**Texte fourni**
============================================================

Quoi qu’il en soit, il y a d’ores et déjà des enseignements très clairs à tirer, pour les décideurs achats et supply chain. Certains de ces enseignements apparaissent trop tardivement pour pouvoir être exploités dans le cadre de la crise actuelle, mais ils valent la peine d’être relevés pour la prochaine. D’autres en revanche sont encore exploitables et peuvent aider les entreprises à mieux gérer les effets de la pandémie.
Équilibrer les objectifs des Achats
Avant d’entrer dans les détails, je pense qu’il convient de noter à quel point la crise a souligné l’importance pour les responsables des Achats et de la Supply Chain d’avoir un ensemble d’objectifs équilibré. La question des coûts, certes, reste un enjeu. Ne voit-on d’ailleurs pas les conseils d’administration se tourner vers les Achats, pour pointer toutes les opportunités qui pourraient permettre de préserver le résultat financier, face à l’incertitude et à l’énorme pression exercée sur le chiffre d’affaires ?
Les chaînes d’approvisionnement mondiales subissent des perturbations sans précédent, et il est naturellement essentiel d’assurer la continuité de l’approvisionnement. De la même façon, le financement et les flux de trésorerie étant incertains, c’est encore une fois la liquidité qui prévaut; c’est pourquoi on demande aux responsables Achats et à la Comptabilité Fournisseurs de prévoir et de préserver la trésorerie autant que possible. Pour maximiser l’impact de la réalisation de ces objectifs, parmi d’autres, les fonctions Achats doivent gérer activement l’ensemble des dépenses (enjeu stratégique) et des fournisseurs.
Les entreprises qui ont eu la clairvoyance de se définir un ensemble d’objectifs équilibré pour leur fonction Achats sont d’ailleurs nettement mieux placées pour réaliser ces objectifs. Une récente étude de Forrester sur l‘efficacité de la mesure de la performance des Achats a montré à cet égard que les fonctions Achats avancées mesuraient et évaluaient leur performance à partir d’un ensemble objectifs bien plus nombreux et plus stratégiques que ceux pris en compte par les fonctions Achats moins mature. L’étude révèle par exemple que 46% des services Achats avancés ont associés des primes aux KPI mesurant la performance sur le risque Fournisseur et sur la perturbation de la chaîne d’approvisionnement, contre un tiers pour les services moins matures.
Ceux qui tout en prônant la poursuite de nombreux objectifs mesuraient et récompensaient essentiellement la performance sur les coûts subissent aujourd’hui un désavantage concurrentiel. Il ne suffit pas, pour appréhender efficacement des priorités différentes (et potentiellement concurrentes), de leur prêter attention. Cela exige un large ensemble de compétences et de connaissances, tant pour le personnel que pour la relation avec les fournisseurs, et pour les processus et la technologie… Le tout ne s’acquiert pas en un jour.

============================================================

**Jeu de données**
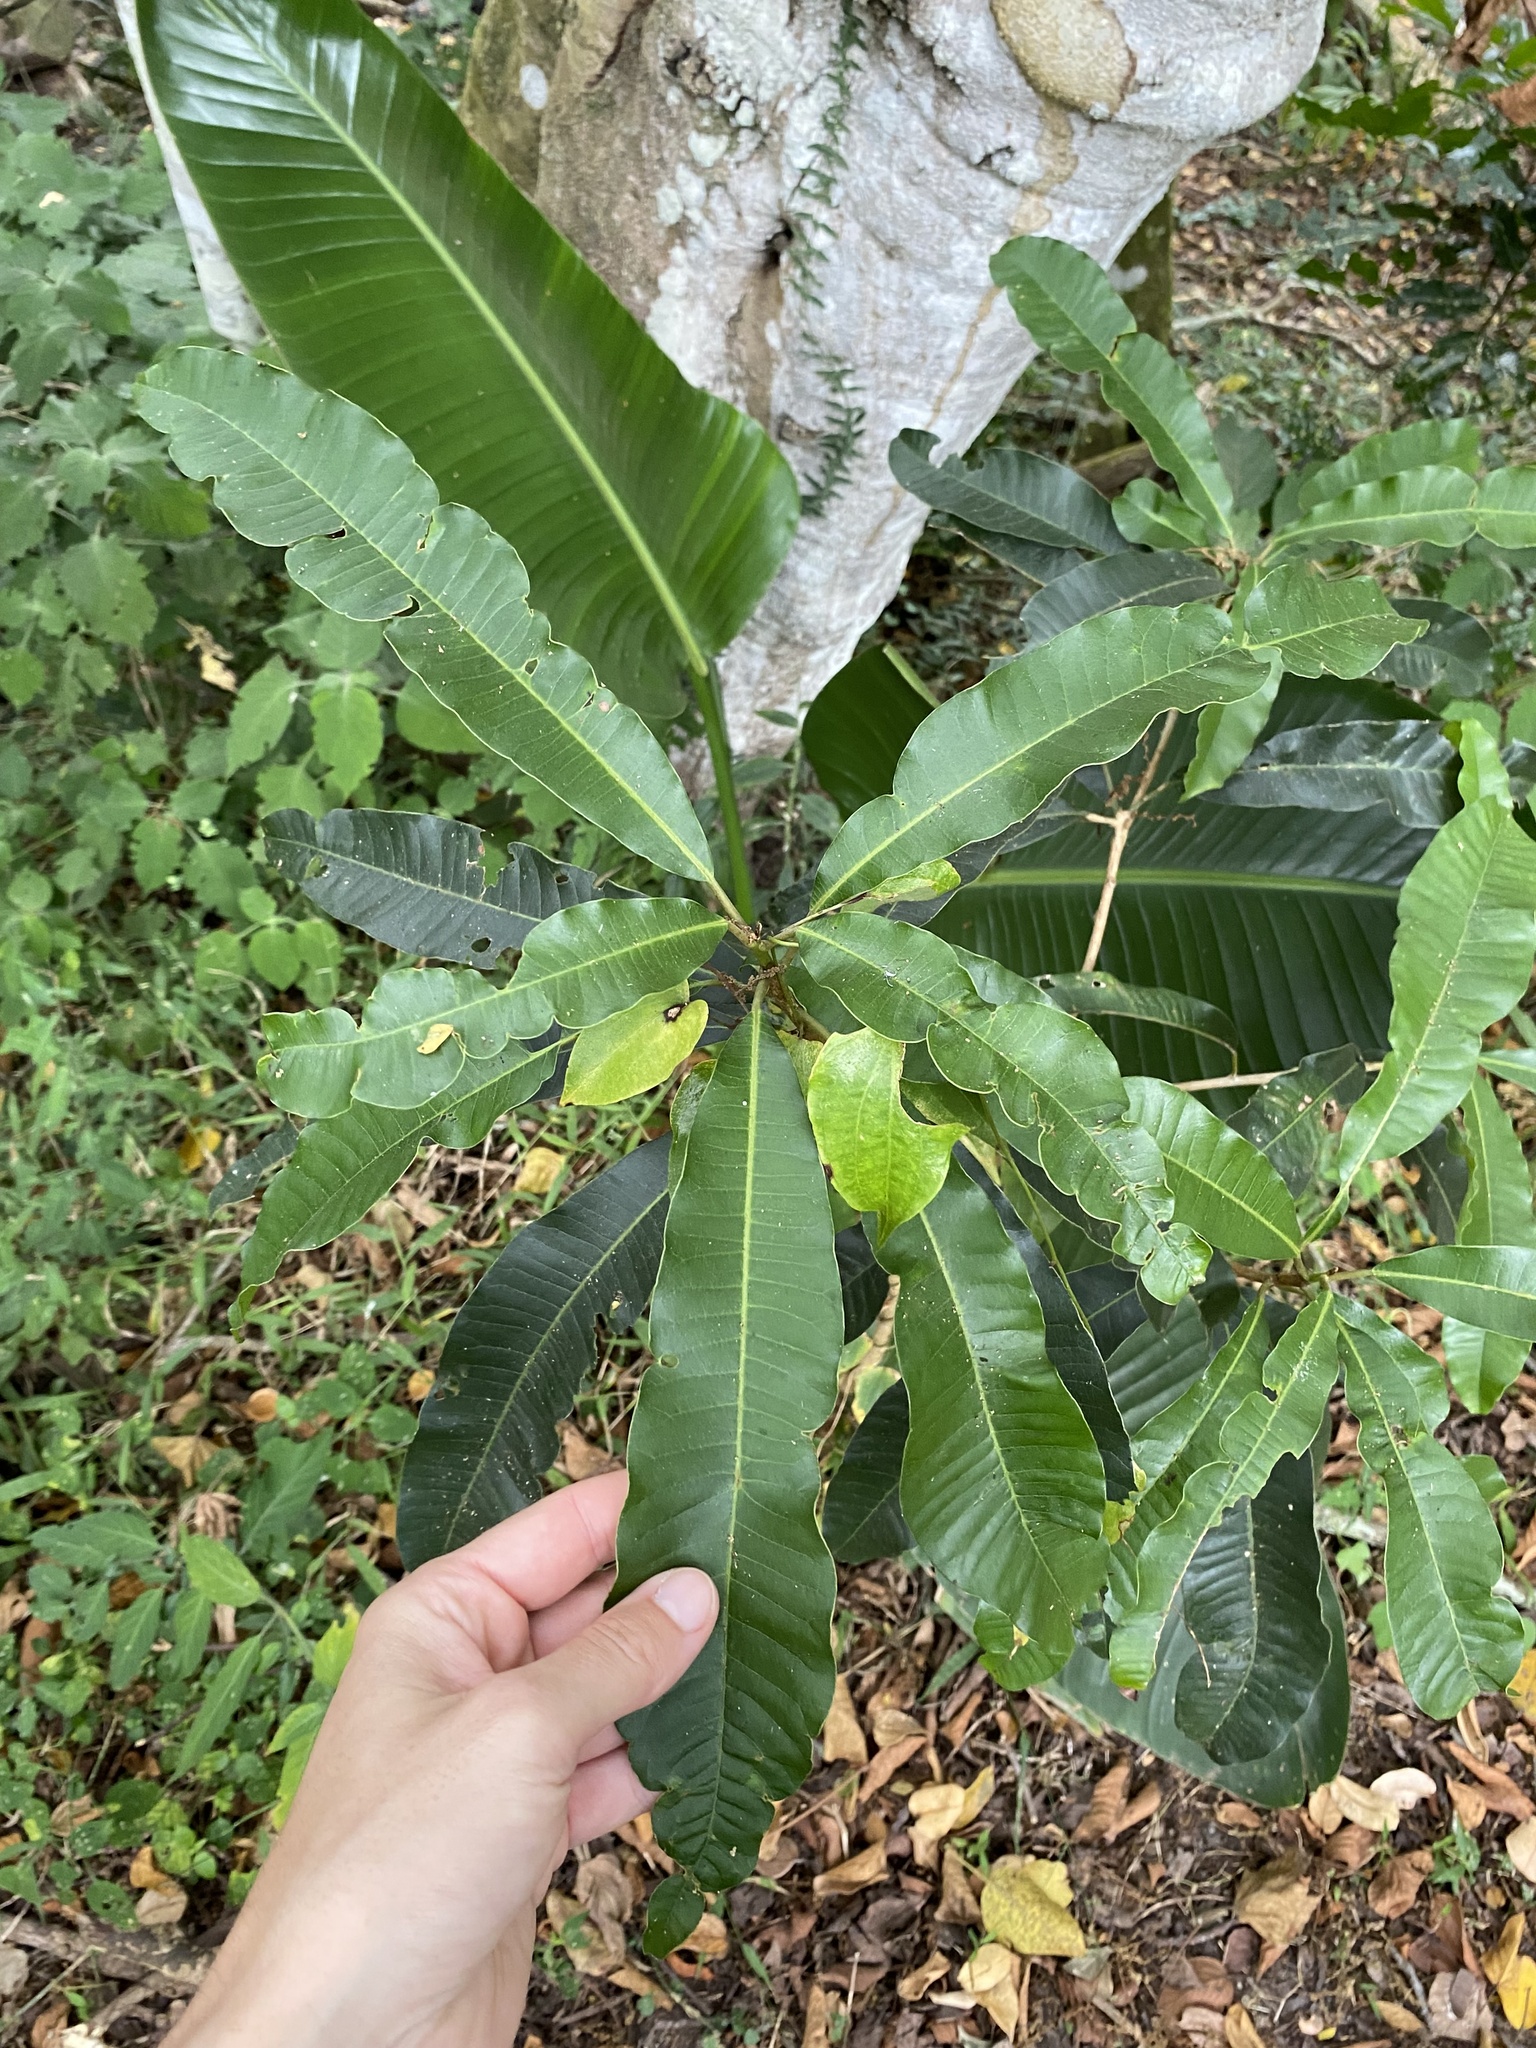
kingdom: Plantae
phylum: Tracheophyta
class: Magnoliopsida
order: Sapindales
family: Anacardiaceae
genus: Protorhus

============================================================

**À compléter**
A. Répondez aux questions suivantes à partir du texte sur les achats.
(i) Quel organisme a mené l'étude récente sur l'efficacité de la mesure de la performance des Achats ?
(ii) Quelle part des services Achats avancés a associé des primes aux KPI mesurant la performance sur le risque Fournisseur et sur la perturbation de la chaîne d'approvisionnement ?
(iii) Vers quelle fonction les conseils d'administration se tournent-ils pour repérer les opportunités de préserver le résultat financier ?
B. Recopiez fidèlement le passage du texte sur les achats qui va de « Équilibrer les objectifs » jusqu'à « chiffre d’affaires ? » inclus.
C. Prolongez le texte sur les achats en reprenant après sa dernière phrase.

**Réponses par tâche**
A.
(i) L'étude a été menée par Forrester.
(ii) Cette part est de 46 % des services Achats avancés.
(iii) Les conseils d'administration se tournent vers les Achats.

B.
Équilibrer les objectifs des Achats
Avant d’entrer dans les détails, je pense qu’il convient de noter à quel point la crise a souligné l’importance pour les responsables des Achats et de la Supply Chain d’avoir un ensemble d’objectifs équilibré. La question des coûts, certes, reste un enjeu. Ne voit-on d’ailleurs pas les conseils d’administration se tourner vers les Achats, pour pointer toutes les opportunités qui pourraient permettre de préserver le résultat financier, face à l’incertitude et à l’énorme pression exercée sur le chiffre d’affaires ?

C.
Les entreprises qui ont maintenu des relations de négociation de type « gagnant-perdant » avec leurs fournisseurs, ne peuvent pas espérer donner tout à coup à ces relations un caractère plus collaboratif. De la même manière, celles qui ont choisi une technologie plus rigide pour optimiser la performance sur les processus standard mais moins opérante pour permettre d’analyser les parties prenantes ou de s’en rapprocher, ou qui ne traitent pas tout le spectre des dépenses, vont devoir batailler pour combler leurs écarts sur ces points.
Élargir son approche
Certains enseignements concernant la gestion du risque lié à la supply chain peuvent être utiles (à court terme) au moment où les entreprises s’efforcent de reconfigurer leur base d’approvisionnement pour l’adapter au contexte d’une pandémie évolutive. Les responsables de catégorie, tout d’abord, devraient s’intéresser aux professionnels de l’investissement et appréhender la gestion du risque Fournisseur en considérant l’ensemble du portefeuille. Dans un portefeuille financier, il est possible d’avoir 2 investissements à hauts risques qui donnent un risque de portefeuille global plus faible que celui que donneraient 2 investissements comportant moins de risques, grâce à une diversification des risques (l’un par exemple prenant de la valeur en cas d’augmentation des taux d’intérêts, tandis que l’autre en perdrait).
Il en va de même pour les fournisseurs. Avoir des fournisseurs de remplacement à « faibles » risques ne réduit pas réellement l’exposition au risque si ces fournisseurs sont tous exposés aux mêmes risques – par exemple le fait d’être basé dans la région de Wuhan. De nombreuses entreprises voient leur chaîne d’approvisionnement perturbée parce qu’elles n’ont pas tenu compte de ce risque et ont plutôt tendance à évaluer leurs fournisseurs individuellement.
La solution ne se situe pas nécessairement dans la délocalisation dans le pays ou dans un pays proche, même si beaucoup voient là une bonne approche. L’idée de rapatrier sa chaîne d’approvisionnement depuis la Chine vers son propre pays semble formidable… Sauf au moment où la pandémie y bat son plein (tandis que les usines chinoises se remettent en marche). Que ce soit pour la prochaine crise ou pour optimiser les changements à apporter à leur chaîne d’approvisionnement afin de survivre dans un tel contexte, les responsables Achats doivent s’appliquer à diversifier leur portefeuille Fournisseurs.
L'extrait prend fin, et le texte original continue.